Page text ▸
################

If you like things you shouldn’t feed after dark, Gremlins is playing at UPAC this Friday, a perfect way to spend 4/20.

Even if you are alone and have no date it is only $6 and at 7:30 p.m. You can probably get home safe before midnight.

Also on Friday the 20th, fans of psychedelic far-ranging melodic rock should check out the sultry sounds of The Sweet Clementines along with supporting guests Stephen Clair and The Pushbacks at Snug Harbor Bar and Grill at 38 Main St. in nearby New Paltz. One of the Hudson Valley’s most invariably excellent groups, The Sweet Clementines bring their all to every poignant performance.

Americana act Megan Jean and The Klay Family Band will be returning for a special area appearance at the end of the month. April 28 will find the authentic and vibrant group gracing The Anchor’s stage once again. You can’t go wrong with Megan Jean’s harrowing and emotional voice, capable of dazzling octave leaps, paired with the rustic yet alive and breathing playing of her husband Byrne Klay on banjo. With Nina Simone finally getting into the Rock and Roll Hall of Fame (with a stirring speech from Mary J. Blige, no less), maybe the public will start giving more respect to singers with a real spiritual sense of vitality and life in their voices again. It would really be a nice change from some of the Styrofoamy quality or internalized misogyny in a lot of mainstream music these days.

With the uncertainty of day to day events, it is important to try to focus on having faith, working towards your goals and taking timeouts to appreciate what you have. It is always easy to feel like things are bad or not enough, but when we can sip some good coffee in the morning, look our loved ones in the eye, wave to a friendly neighborhood bohemian with smoke coming out of their ears or are even just plain still above ground, there is always hope. A lot of miracles happen every single day and night, if you really think about it. Our city is whatever we choose to allow our city to be.

Seeing the Trans, LGBTQ and Black Lives Matter flags proudly hanging beneath Old Glory outside the Old Dutch Church this week really moved me. I love that my city has this inclusion-minded show of flags outside a huge historical church that George Washington himself visited in 1782. America is at our best when we support human rights, healing, togetherness and diversity rather than embracing the most shameful parts of our past and present. Stay beautiful, everyone.

################

[Entries from a data source]

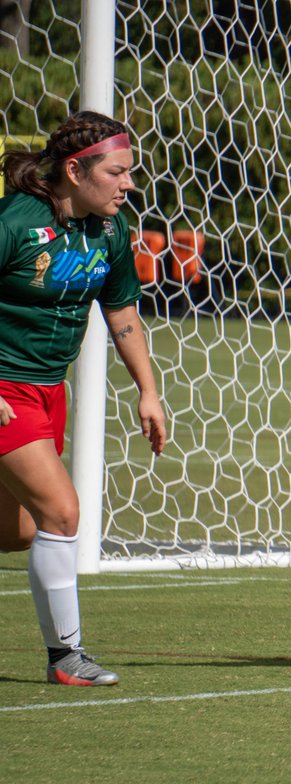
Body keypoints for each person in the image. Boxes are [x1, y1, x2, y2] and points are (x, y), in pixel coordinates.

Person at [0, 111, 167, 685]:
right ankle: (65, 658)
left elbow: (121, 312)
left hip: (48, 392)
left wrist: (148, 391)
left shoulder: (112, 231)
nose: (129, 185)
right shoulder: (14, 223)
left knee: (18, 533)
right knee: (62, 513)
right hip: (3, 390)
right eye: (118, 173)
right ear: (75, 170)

################

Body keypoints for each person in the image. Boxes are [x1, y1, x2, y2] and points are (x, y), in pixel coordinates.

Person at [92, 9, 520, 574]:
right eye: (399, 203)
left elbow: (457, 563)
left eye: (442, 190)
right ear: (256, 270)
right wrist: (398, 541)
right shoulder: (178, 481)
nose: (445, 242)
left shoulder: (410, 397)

################

Assignment ▸ Using the events column above, decide whether each statement agrees with it: (a) the Gremlins showing costs $6, (b) Snug Harbor Bar and Grill is in New Paltz, (c) Megan Jean plays the banjo. For each, answer yes or no and quote the words of the column that settle it.

Your response ▸
(a) Yes: "it is only $6 and at 7:30 p.m."
(b) Yes: "Snug Harbor Bar and Grill at 38 Main St. in nearby New Paltz"
(c) No: "the rustic yet alive and breathing playing of her husband Byrne Klay on banjo"